WORK INSTRUCTIONS:
Read through the listing, and wherever a line holds the word "buttons", return it.

DATA FOR THIS EXERCISE:
________

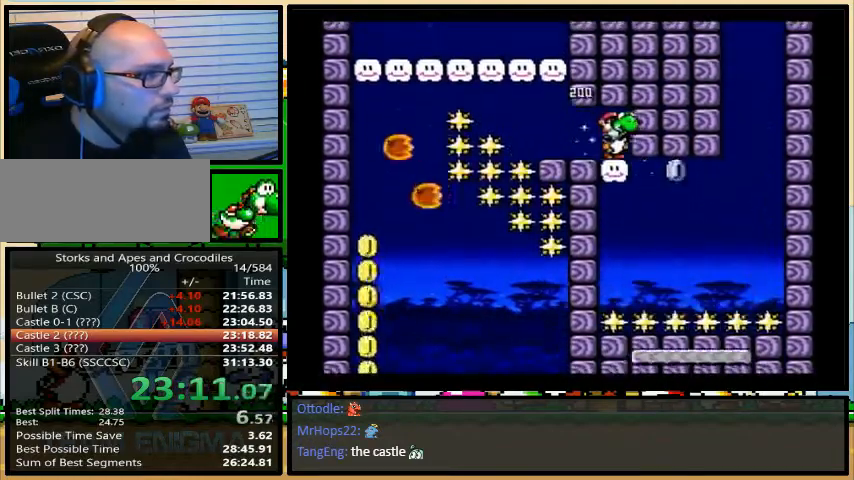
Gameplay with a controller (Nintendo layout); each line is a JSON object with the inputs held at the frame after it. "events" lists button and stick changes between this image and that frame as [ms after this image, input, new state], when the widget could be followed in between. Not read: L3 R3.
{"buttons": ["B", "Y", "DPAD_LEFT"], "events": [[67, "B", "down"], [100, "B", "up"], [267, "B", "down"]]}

________

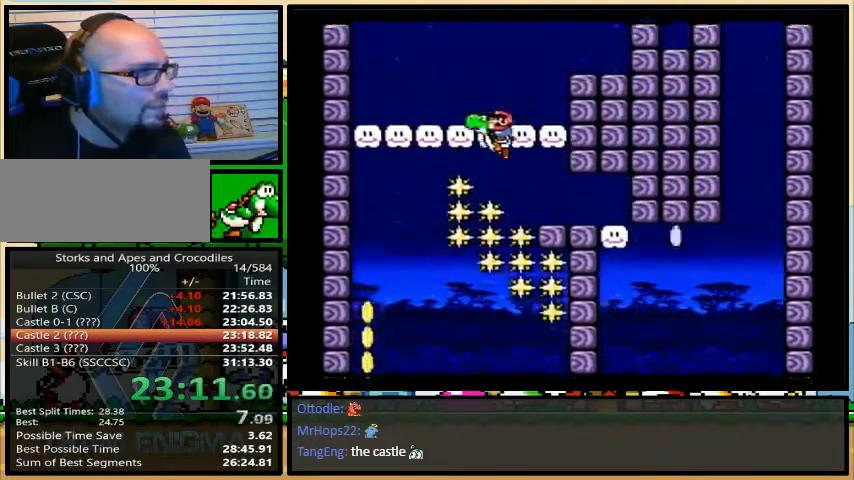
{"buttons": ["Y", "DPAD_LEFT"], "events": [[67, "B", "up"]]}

________

ANSWER BOX:
{"buttons": ["B", "Y", "DPAD_LEFT"], "events": [[67, "B", "down"], [100, "B", "up"], [267, "B", "down"]]}
{"buttons": ["Y", "DPAD_LEFT"], "events": [[67, "B", "up"]]}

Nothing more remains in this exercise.